L6.3 Molecular Characterization and Pre-Screening Process in Early Drug Clinical Development of PI3K-Pathway Inhibitors

Abstract

The efficacy of targeted therapies in patient populations selected on the basis of the molecular features of their tumors is shifting the current focus of treatment to biomarker-driven clinical trials. Phase 1 trials provide an arena for early hypothesis testing, evaluating target engagement and the potential predictive biomarkers.
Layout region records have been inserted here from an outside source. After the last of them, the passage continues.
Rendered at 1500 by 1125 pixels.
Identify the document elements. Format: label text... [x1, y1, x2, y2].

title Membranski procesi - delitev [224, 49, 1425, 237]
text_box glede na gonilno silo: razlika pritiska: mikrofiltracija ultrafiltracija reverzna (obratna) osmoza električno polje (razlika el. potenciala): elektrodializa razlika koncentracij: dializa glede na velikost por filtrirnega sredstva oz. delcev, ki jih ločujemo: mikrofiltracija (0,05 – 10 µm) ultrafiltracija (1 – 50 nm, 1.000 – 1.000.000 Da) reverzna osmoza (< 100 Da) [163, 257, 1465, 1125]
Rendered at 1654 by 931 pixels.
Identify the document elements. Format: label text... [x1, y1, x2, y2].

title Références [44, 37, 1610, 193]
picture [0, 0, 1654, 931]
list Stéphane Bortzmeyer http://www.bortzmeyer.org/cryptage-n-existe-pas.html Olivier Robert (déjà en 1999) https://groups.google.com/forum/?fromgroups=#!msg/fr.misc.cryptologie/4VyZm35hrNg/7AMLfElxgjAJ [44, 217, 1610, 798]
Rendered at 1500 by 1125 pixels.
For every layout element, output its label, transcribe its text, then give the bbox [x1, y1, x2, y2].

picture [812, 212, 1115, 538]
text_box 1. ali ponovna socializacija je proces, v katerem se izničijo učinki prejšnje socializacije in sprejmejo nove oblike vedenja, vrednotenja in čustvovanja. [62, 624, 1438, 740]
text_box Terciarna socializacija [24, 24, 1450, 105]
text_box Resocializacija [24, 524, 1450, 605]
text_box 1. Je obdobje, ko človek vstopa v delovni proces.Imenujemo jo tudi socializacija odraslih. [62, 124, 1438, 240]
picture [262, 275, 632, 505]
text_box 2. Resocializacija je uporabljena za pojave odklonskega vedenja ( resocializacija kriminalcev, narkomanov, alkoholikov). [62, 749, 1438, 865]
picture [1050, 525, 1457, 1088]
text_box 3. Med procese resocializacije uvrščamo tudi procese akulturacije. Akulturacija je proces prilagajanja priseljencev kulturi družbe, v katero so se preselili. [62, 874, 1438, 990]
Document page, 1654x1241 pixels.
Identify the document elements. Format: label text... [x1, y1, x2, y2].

Based on preclinical data, the best-case scenario for proof-of-concept in the early development of PI3K-pathway inhibitors seems to be treating patients with PTEN loss or mutations in the PIK3CA gene. Different approaches in order to enrich phase 1 trials with patients harboring these aberrations are possible, considering the limitations of relying on retrospective analysis of tumor samples. Modern genotyping platforms are relatively inexpensive and provide results rapidly, what prevents delay from time of progression on standard therapy to enrollment in phase 1 trial with matched targeted agents. In addition to the more practical pre-screening strategy that focuses on molecular profiling of patients referred to early clinical trials, a broader approach can be performed on site with the analysis of archived tumor samples from patients with metastatic diseases known to harbor PIK3CAmutations. This latter strategy allows not-heavily pretreated patients to be enrolled in clinical trials with PI3K inhibitors. Nevertheless, screening of patients that may never enter a clinical trial could take place. Furthermore, upfront molecular profiling is not covered by insurance companies or study budgets, requiring additional funding. On the other hand, the option of sending a patient's tumor sample to a central lab supported by the sponsor immediately before considering inclusion in a trial has many disadvantages, including the usual long time-frame to receive the results and define eligibility of phase 1 trial candidates and issues with the limited amount of tissue left on site for further molecular analysis. In conclusion, to potentially optimize benefit for individual patients and speed up the regulatory approval of new anticancer drugs, a biomarker-driven setting for clinical trials is the most rational approach. The different strategies of pre-screening tumors from patients eligible for early clinical trials have pros and cons, but are an impor­tant step in the drug development of PI3K pathway inhibitors.